Barr may hope that statement inoculates him against harsh scrutiny of a 19-page memo Barr sent to the DOJ in June, arguing that Mueller's focus on whether Trump had obstructed justice is "fatally misconceived."
Still, his kickoff is likely to be returned by a barrage of questions from the committee's Democratic minority, who are poised to pick apart Barr's feelings about both the Russia probe and the limits of the president's authorities.
Those two topics "will be a big focus of tomorrow's hearing," a spokeswoman for ranking Sen. Dianne Feinstein, D-Calif., told CNBC on Monday.
Barr's broad view of a president's control over the executive branch was not uncommon at the time he served in the Bush administration.
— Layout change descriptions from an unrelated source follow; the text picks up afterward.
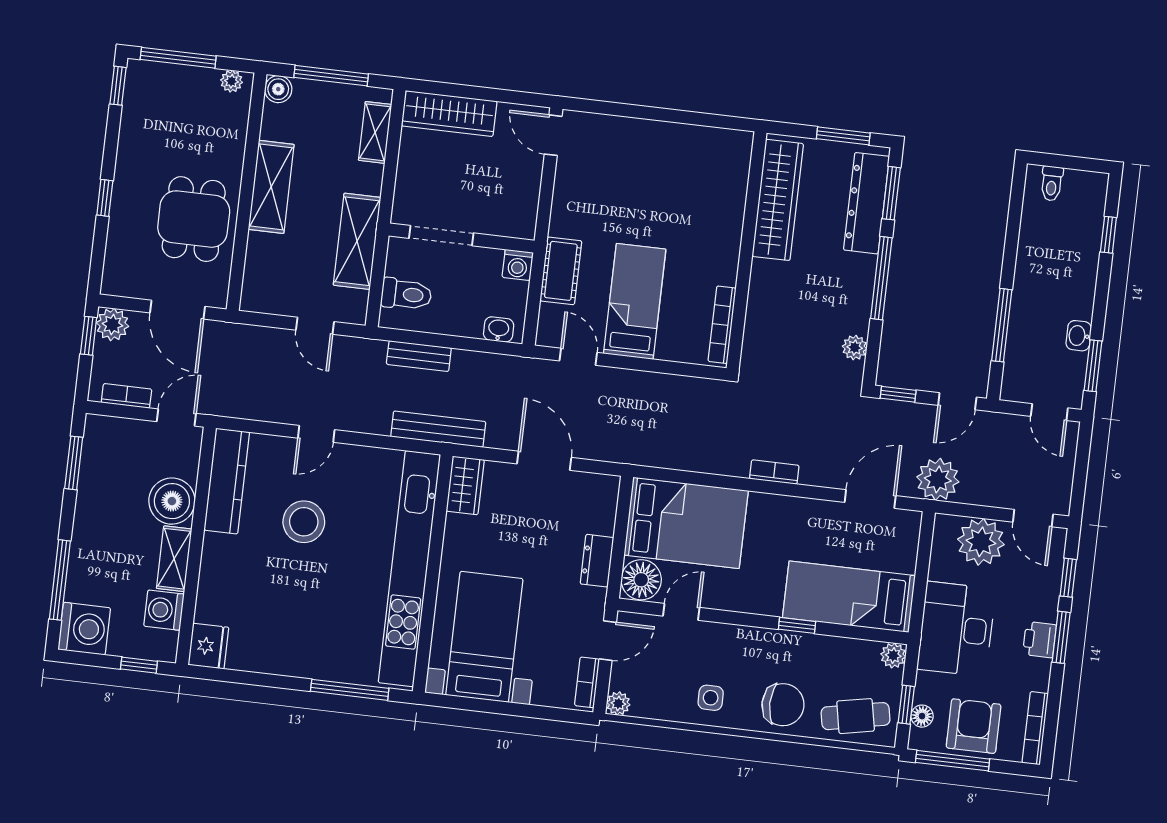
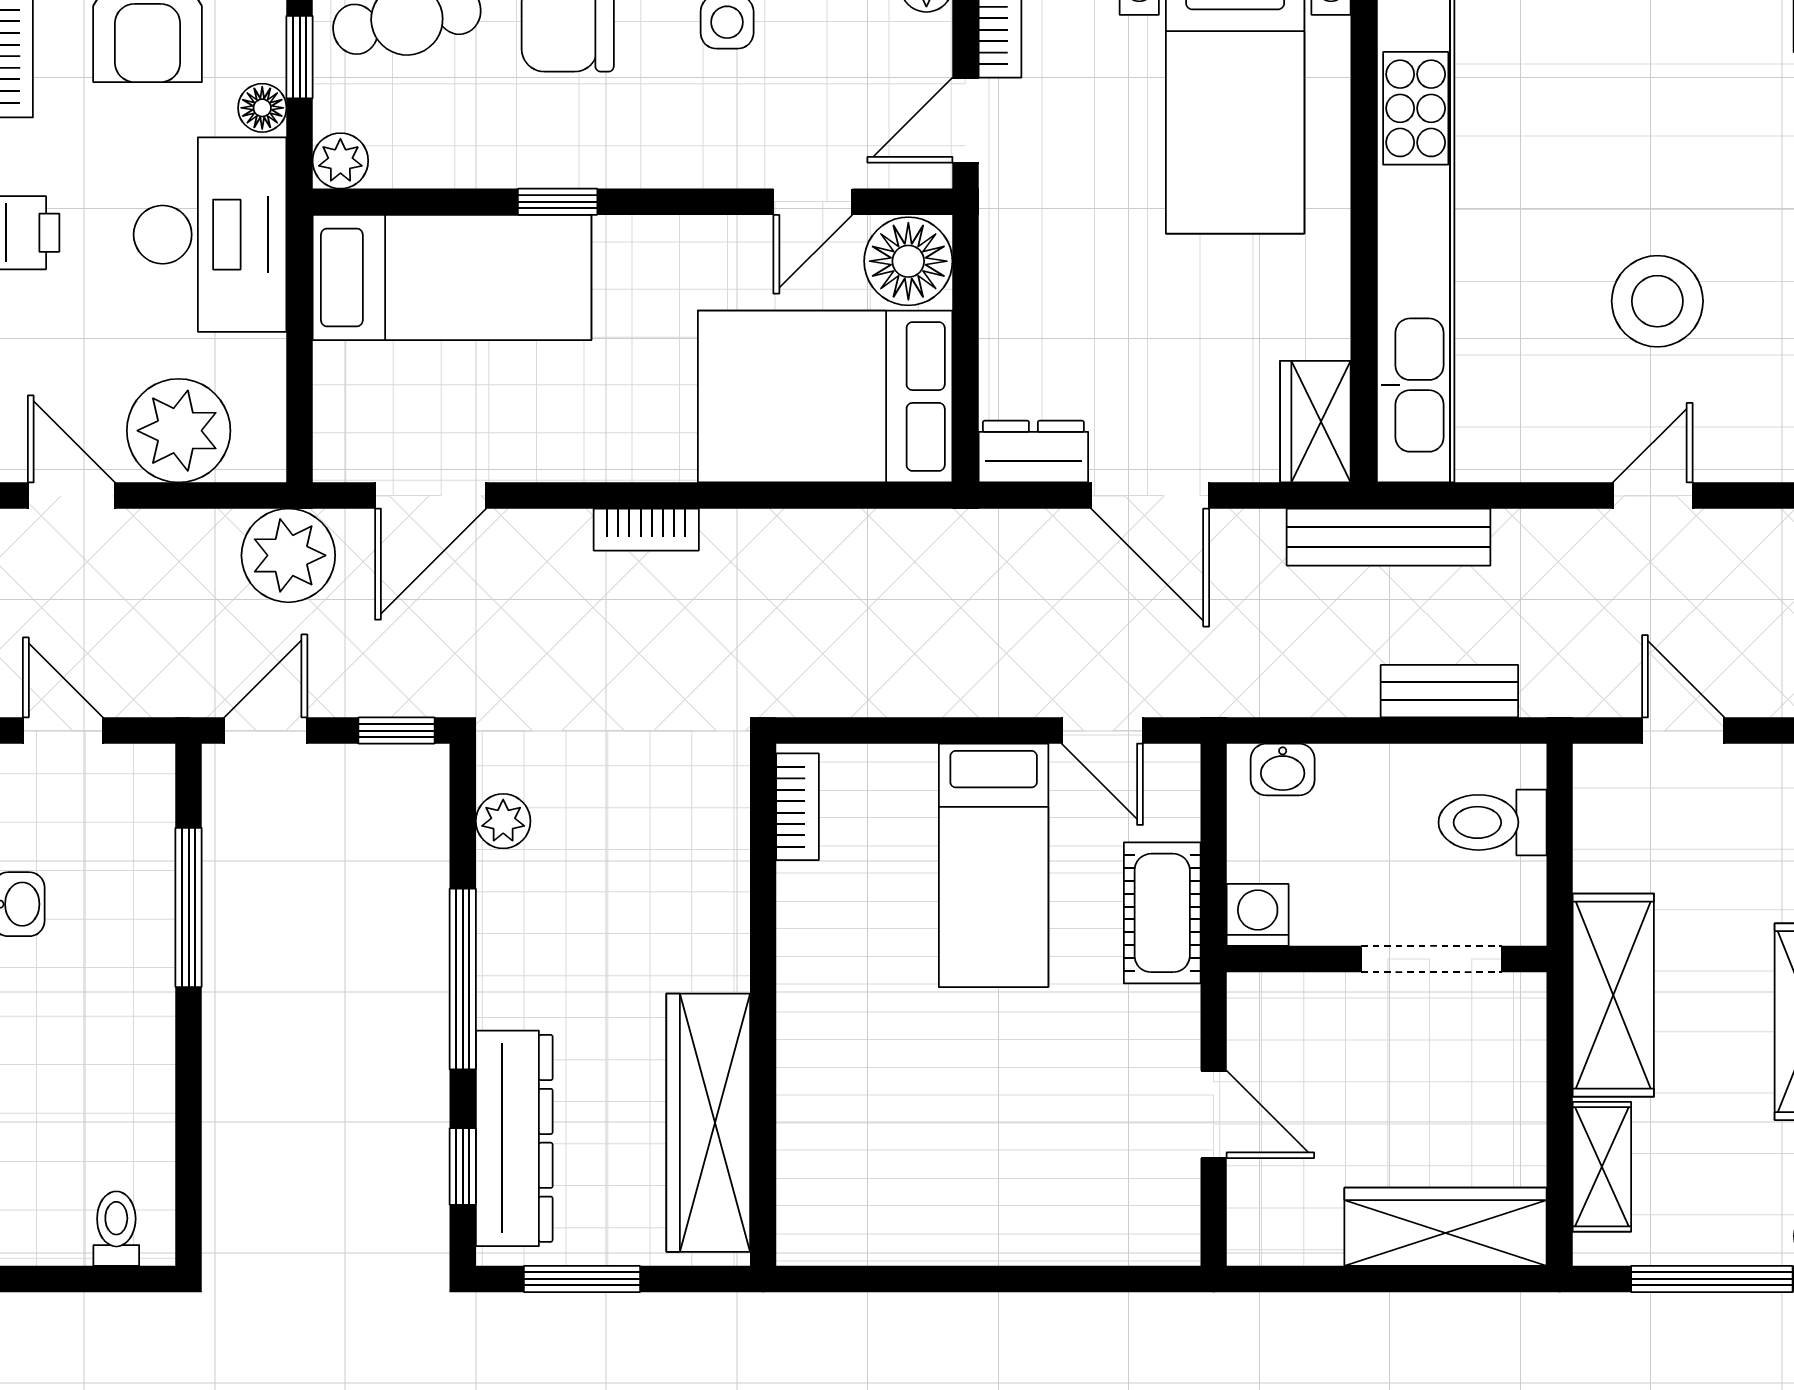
door: (553, 135) -> (1214, 1114), moved
window: (891, 193) -> (463, 1166), width x0.67
shelving: (357, 241) -> (1613, 995), moved
bookcase: (722, 325) -> (797, 807), width x0.64
dresser: (597, 561) -> (1033, 452), moved, turned -90
floor lamp: (922, 716) -> (262, 108), moved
Many conservatives of that era felt that the presidency had been too far diminished in the backlash from the Watergate scandal that engulfed Richard Nixon's administration.
"Barr was representing the more mainstream view at that time," said Nancy Baker, a professor emeritus of New Mexico State University who helped conduct an oral history of Barr in 2001.
But in 2019, that view has grown more controversial. Both the left and the right have decried what they have labeled executive overreach of the past two administrations. And Trump's denunciations of the Mueller probe on Twitter have raised fears among the special counsel's defenders that the president may try to quash a federal investigation in which he is a central figure.
Barr will field questions from Democrats about immigration as well, the spokeswoman said, which are likely to touch on the trench warfare being fought over funding for a wall along the U.S.-Mexico border. Trump wants more than $5 billion for a steel barrier, while Democrats refuse to provide any money for the president's proposal. Any deal to fund nine hobbled federal agencies hinges on the gridlocked negotiations surrounding the wall; as a result, the partial shutdown has now become the longest on record.
Trump has again raised Democrats' fears in the shutdown fight by threatening to bypass Congress through a national emergency declaration in order to get his wall built. He appeared to back down from those threats Monday, however, telling reporters he was not looking to call an emergency at the border at this time.
The previous permanent attorney general, Jeff Sessions, took a hard-line stance on confronting illegal immigration from the southern border. Sessions was pilloried for his "zero tolerance" policy, which resulted in the separation of thousands of children from their families.
Sessions was fired from the role by Trump in November, after enduring more than a year of scathing criticism from the president's Twitter account. Matthew Whitaker, a former U.S. attorney, has been serving as acting attorney general since Sessions was fired and has been heavily scrutinized for his past attacks on Mueller, including in a 2017 op-ed for CNN.
Democrats also plan to grill Barr on a spate of other issues, including privacy rights, criminal justice and the decades-long battle over the landmark abortion case Roe v. Wade.
A spokesman for Judiciary Chairman Lindsey Graham, R-S.C., did not respond to CNBC's inquiries about the confirmation hearings.
Barr is still more likely than not to be confirmed, said Russell Riley, a presidential scholar at the University of Virginia's Miller Center. Whitaker, a former U.S. attorney who was not Senate-appointed, "gave the appearance of the president putting a partisan hack into office," said Riley, who also participated in the oral history.
Nominating Barr, a conservative Washington insider whose resume boasts experience in the CIA and the Reagan administration, "does not look like how the interim appointment looked," Riley said.